▶ _Recorded data_:
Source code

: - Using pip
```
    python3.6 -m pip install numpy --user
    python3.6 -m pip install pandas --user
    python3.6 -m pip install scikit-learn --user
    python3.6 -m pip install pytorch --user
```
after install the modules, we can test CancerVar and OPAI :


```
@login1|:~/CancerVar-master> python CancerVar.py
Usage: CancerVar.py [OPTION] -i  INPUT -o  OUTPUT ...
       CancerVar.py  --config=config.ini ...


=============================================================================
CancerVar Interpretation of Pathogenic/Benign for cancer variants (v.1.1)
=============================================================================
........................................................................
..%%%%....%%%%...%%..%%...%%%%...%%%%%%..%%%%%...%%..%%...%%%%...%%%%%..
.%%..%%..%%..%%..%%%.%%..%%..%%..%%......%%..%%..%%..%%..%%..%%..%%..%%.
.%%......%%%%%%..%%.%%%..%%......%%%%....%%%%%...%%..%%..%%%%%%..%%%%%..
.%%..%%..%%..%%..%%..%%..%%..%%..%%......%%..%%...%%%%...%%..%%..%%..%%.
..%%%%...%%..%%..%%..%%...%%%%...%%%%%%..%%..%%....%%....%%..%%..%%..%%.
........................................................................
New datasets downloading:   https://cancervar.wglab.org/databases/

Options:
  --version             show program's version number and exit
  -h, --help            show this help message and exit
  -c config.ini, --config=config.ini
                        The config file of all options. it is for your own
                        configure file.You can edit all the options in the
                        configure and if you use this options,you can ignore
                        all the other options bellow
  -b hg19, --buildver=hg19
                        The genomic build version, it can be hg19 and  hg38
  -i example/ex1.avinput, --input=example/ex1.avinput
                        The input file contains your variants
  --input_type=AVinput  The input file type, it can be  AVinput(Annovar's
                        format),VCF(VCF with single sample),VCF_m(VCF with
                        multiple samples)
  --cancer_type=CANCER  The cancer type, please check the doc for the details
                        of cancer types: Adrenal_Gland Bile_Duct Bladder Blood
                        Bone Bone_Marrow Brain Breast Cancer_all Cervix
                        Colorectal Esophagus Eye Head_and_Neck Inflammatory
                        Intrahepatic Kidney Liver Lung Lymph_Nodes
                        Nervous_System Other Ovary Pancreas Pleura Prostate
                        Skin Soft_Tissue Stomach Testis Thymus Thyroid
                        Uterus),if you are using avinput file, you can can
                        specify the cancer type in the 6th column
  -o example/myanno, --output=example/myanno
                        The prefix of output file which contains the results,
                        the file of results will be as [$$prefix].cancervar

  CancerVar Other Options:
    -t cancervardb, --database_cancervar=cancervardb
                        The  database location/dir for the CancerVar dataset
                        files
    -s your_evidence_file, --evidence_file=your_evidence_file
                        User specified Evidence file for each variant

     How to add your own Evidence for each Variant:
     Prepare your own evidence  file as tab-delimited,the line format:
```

▶ _Task details_:
Reproduce every line in the records above that contains the word "show".

▶ _The answer_:
  --version             show program's version number and exit
  -h, --help            show this help message and exit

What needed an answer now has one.